WHAT THE TASK REQUIRES —
Transcribe exactly everything in the data below from the line containing "ถ้าอยากได้มื้อ" down to the line containing "เตรียมเสื้อผ้าและ mood ของทริปให้ชัด", both lines included and nothing further.

RECORDS SUPPLIED —
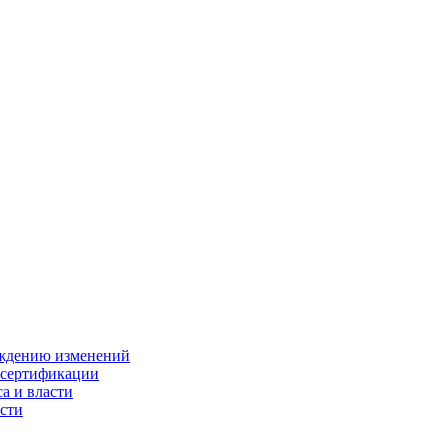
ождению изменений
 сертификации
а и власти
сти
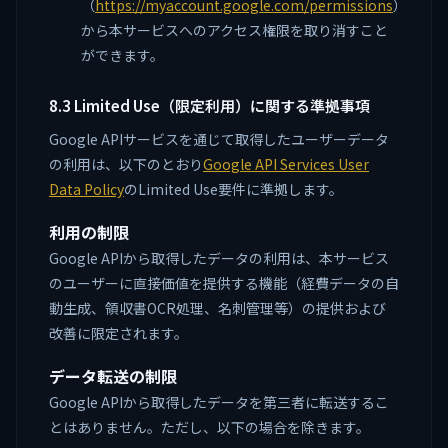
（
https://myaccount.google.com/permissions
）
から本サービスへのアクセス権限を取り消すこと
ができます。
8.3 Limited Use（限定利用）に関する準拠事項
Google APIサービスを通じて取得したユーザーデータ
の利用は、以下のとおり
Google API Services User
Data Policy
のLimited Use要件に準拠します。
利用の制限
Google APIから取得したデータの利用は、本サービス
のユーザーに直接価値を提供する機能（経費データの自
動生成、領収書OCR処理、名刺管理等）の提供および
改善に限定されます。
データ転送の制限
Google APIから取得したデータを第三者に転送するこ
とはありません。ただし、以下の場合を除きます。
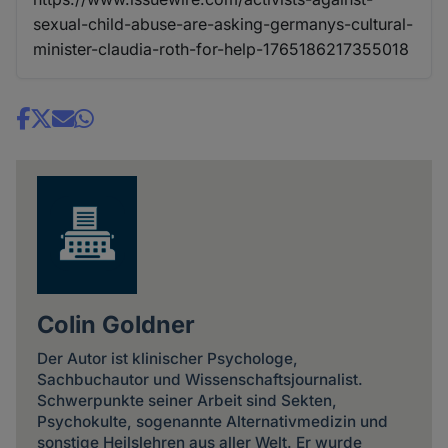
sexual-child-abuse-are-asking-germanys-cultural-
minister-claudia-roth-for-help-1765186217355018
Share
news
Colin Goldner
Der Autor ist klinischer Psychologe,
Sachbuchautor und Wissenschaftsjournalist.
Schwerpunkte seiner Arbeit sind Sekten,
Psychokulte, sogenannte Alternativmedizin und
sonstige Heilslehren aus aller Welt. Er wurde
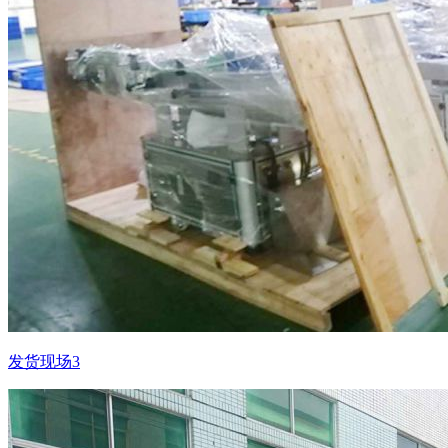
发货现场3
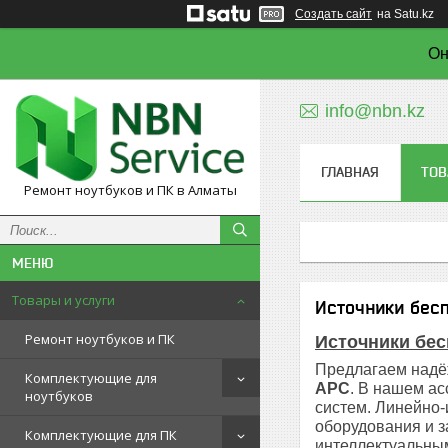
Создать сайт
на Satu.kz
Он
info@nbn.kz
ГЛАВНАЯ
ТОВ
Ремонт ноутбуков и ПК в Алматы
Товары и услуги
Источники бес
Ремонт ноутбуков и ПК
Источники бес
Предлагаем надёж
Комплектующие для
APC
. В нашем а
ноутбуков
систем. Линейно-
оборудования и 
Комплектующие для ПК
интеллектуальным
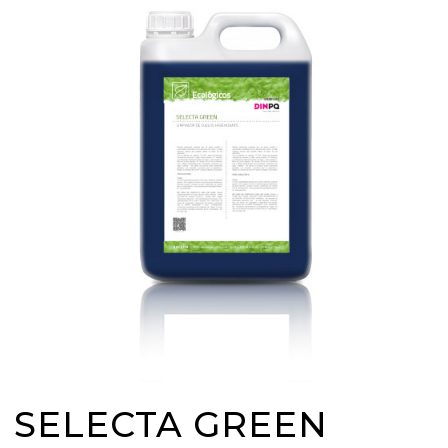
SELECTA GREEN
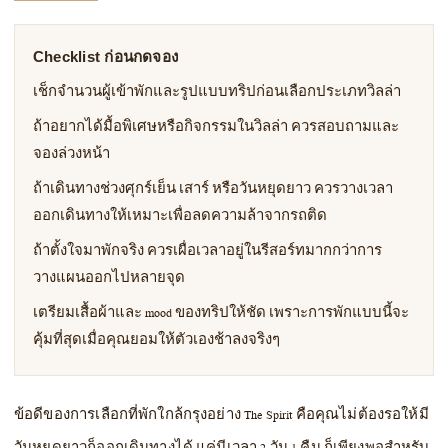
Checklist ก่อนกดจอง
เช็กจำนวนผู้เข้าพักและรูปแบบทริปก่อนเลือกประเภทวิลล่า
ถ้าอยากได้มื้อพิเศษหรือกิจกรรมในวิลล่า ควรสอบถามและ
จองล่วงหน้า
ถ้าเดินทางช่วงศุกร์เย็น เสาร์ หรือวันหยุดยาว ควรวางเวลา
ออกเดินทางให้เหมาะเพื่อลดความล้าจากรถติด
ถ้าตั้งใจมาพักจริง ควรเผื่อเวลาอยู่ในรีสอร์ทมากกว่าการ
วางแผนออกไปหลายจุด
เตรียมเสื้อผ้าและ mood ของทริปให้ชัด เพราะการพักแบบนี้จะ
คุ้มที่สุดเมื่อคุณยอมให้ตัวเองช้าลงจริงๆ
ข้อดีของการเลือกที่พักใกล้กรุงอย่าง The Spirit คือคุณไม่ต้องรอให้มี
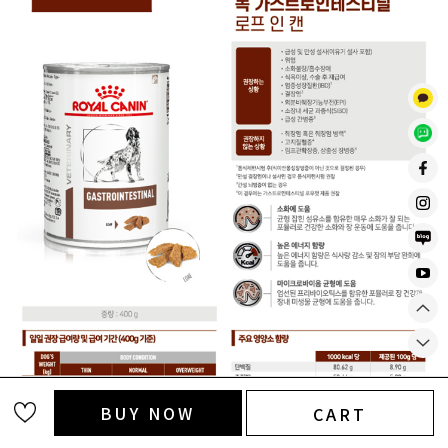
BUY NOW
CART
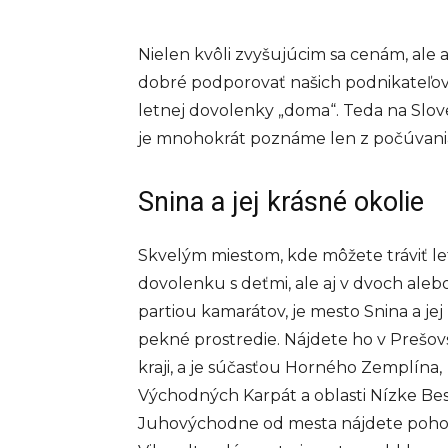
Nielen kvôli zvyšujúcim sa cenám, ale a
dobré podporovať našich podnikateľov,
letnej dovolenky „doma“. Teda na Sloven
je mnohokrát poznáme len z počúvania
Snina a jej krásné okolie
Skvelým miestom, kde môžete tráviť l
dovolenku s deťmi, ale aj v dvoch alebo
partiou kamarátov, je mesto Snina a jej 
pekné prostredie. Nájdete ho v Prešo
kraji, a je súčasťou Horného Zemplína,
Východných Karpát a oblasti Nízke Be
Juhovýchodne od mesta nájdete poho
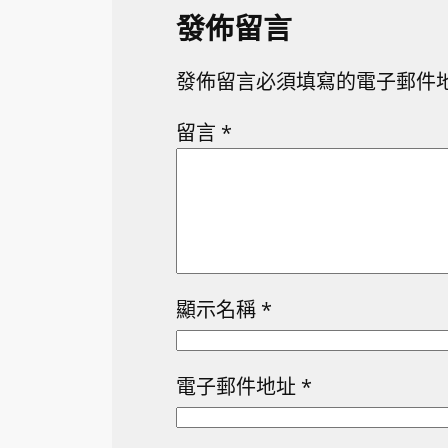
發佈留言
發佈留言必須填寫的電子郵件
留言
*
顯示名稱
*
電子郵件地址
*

==

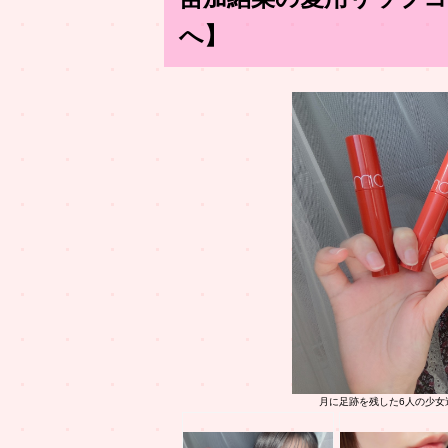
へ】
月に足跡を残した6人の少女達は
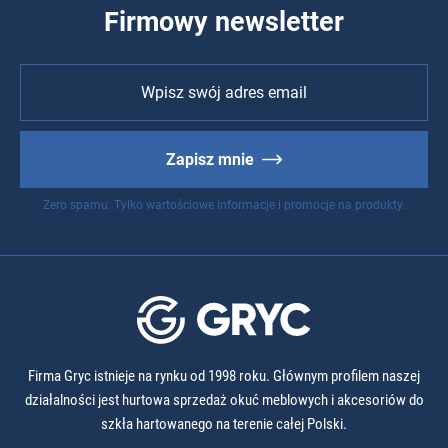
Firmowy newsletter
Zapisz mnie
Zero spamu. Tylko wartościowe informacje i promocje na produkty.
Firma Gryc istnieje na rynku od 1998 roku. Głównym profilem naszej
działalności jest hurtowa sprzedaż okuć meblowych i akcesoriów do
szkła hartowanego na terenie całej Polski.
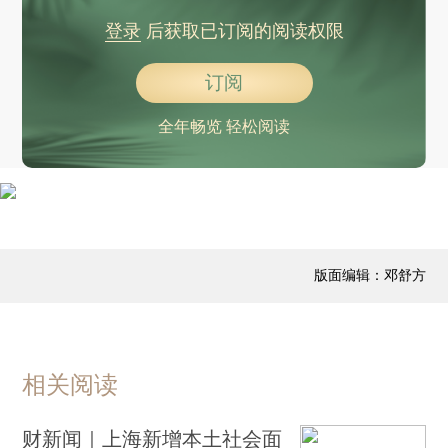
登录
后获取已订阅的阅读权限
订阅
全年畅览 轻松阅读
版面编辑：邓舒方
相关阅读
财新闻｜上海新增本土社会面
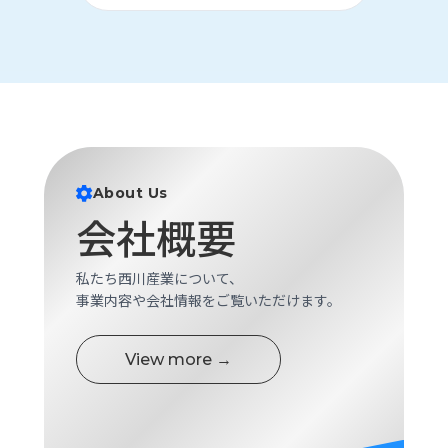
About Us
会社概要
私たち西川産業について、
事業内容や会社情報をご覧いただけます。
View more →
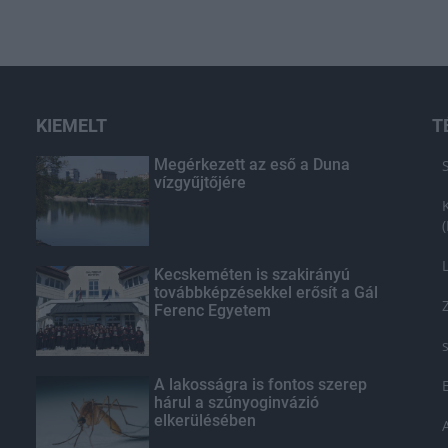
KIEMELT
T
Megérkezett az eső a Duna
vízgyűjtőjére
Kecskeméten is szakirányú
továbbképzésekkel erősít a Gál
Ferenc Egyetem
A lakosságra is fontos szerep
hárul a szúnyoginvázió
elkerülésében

RESULT BELOW —
ถ้าอยากได้มื้อพิเศษหรือกิจกรรมในวิลล่า ควรสอบถามและ
จองล่วงหน้า
ถ้าเดินทางช่วงศุกร์เย็น เสาร์ หรือวันหยุดยาว ควรวางเวลา
ออกเดินทางให้เหมาะเพื่อลดความล้าจากรถติด
ถ้าตั้งใจมาพักจริง ควรเผื่อเวลาอยู่ในรีสอร์ทมากกว่าการ
วางแผนออกไปหลายจุด
เตรียมเสื้อผ้าและ mood ของทริปให้ชัด เพราะการพักแบบนี้จะ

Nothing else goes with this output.